Aim of the task: A precise copy of the data is required, with every picture left out.

Information shown:
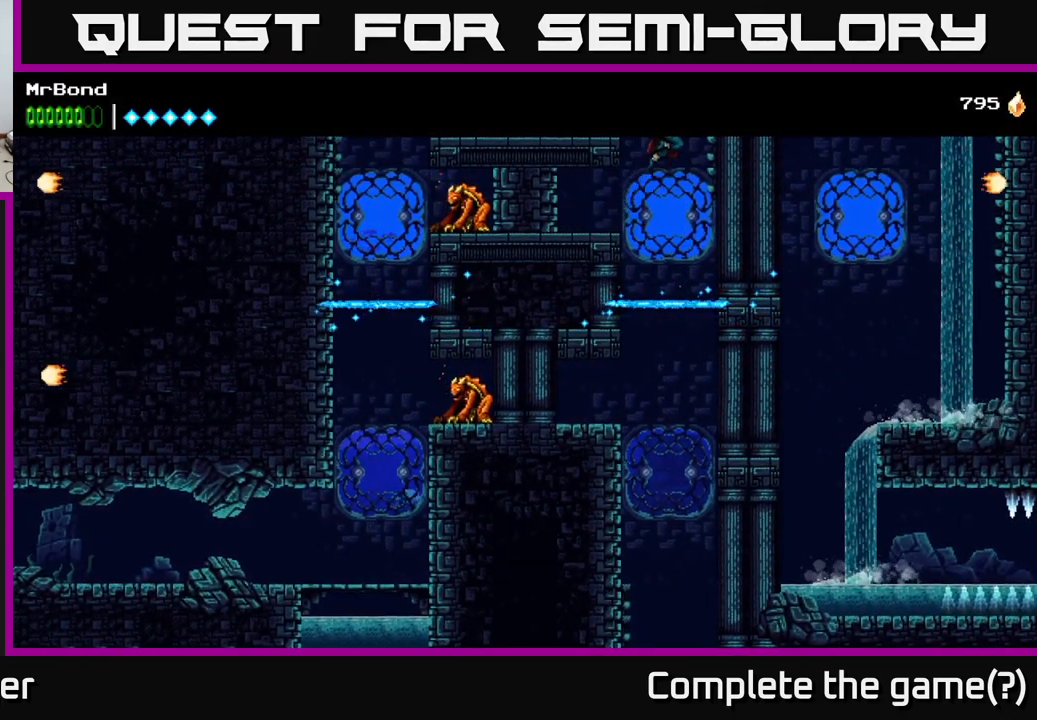
{"buttons": ["A", "X", "DPAD_LEFT"], "right_stick": "center", "events": [[33, "A", "up"], [183, "A", "down"], [217, "DPAD_RIGHT", "up"], [250, "DPAD_LEFT", "down"], [450, "X", "down"]]}
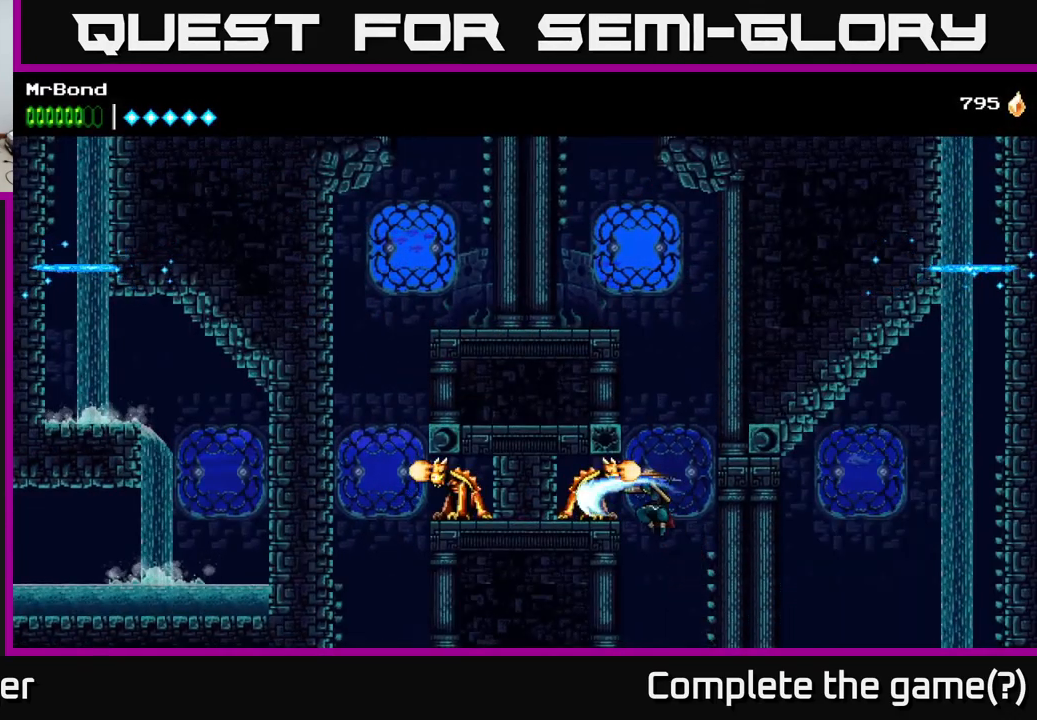
{"buttons": ["DPAD_RIGHT"], "right_stick": "center", "events": [[67, "X", "up"], [117, "A", "up"], [450, "DPAD_LEFT", "up"], [467, "DPAD_RIGHT", "down"]]}
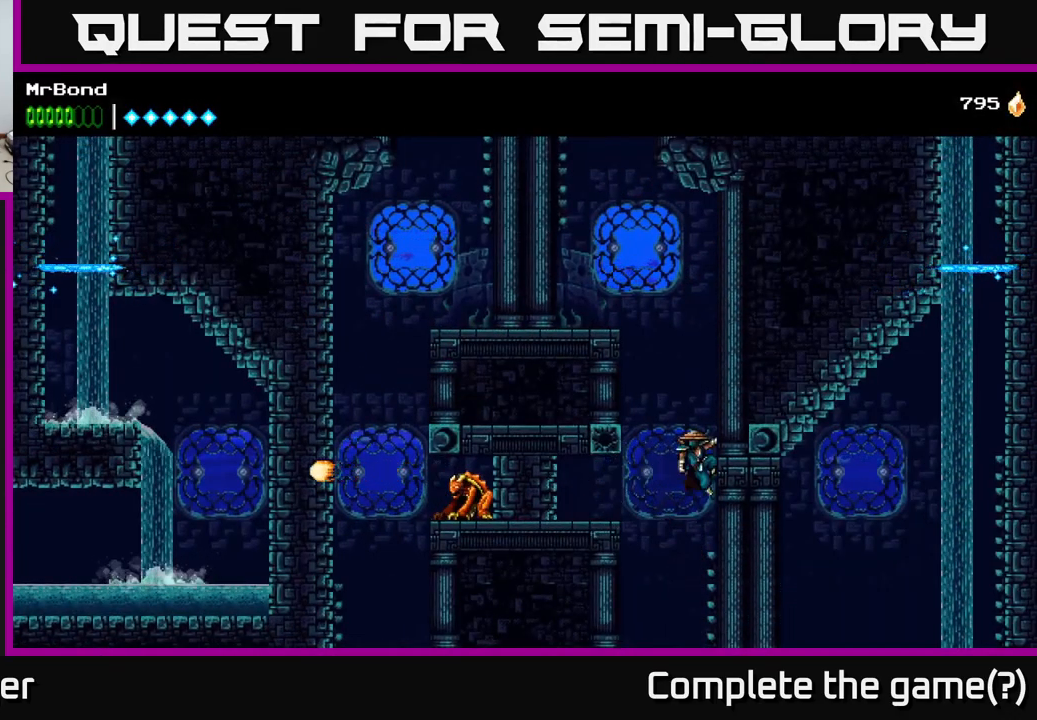
{"buttons": ["DPAD_RIGHT"], "right_stick": "center", "events": [[50, "A", "down"], [250, "A", "up"], [350, "A", "down"], [483, "A", "up"]]}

Answer section:
{"buttons": ["A", "X", "DPAD_LEFT"], "right_stick": "center", "events": [[33, "A", "up"], [183, "A", "down"], [217, "DPAD_RIGHT", "up"], [250, "DPAD_LEFT", "down"], [450, "X", "down"]]}
{"buttons": ["DPAD_RIGHT"], "right_stick": "center", "events": [[67, "X", "up"], [117, "A", "up"], [450, "DPAD_LEFT", "up"], [467, "DPAD_RIGHT", "down"]]}
{"buttons": ["DPAD_RIGHT"], "right_stick": "center", "events": [[50, "A", "down"], [250, "A", "up"], [350, "A", "down"], [483, "A", "up"]]}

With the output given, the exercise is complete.